[Saved data entries]
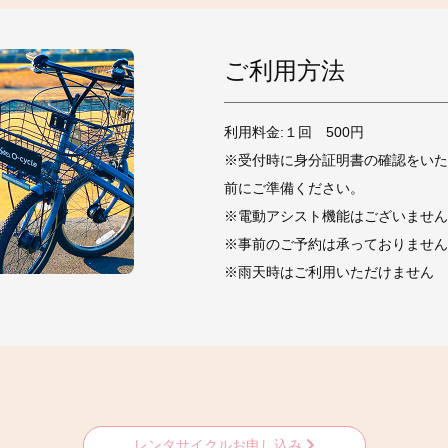
ご利用方法
利用料金:１回 500円
※受付時に身分証明書の確認をいた
前にご準備ください。
※電動アシスト機能はございません
※事前のご予約は承っておりません
※雨天時はご利用いただけません
レンタサイクルお申し込み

What to do >> Copy the records above exactly, leaving out every picture.

Problem solution >>
ご利用方法
利用料金:１回 500円
※受付時に身分証明書の確認をいた
前にご準備ください。
※電動アシスト機能はございません
※事前のご予約は承っておりません
※雨天時はご利用いただけません
レンタサイクルお申し込み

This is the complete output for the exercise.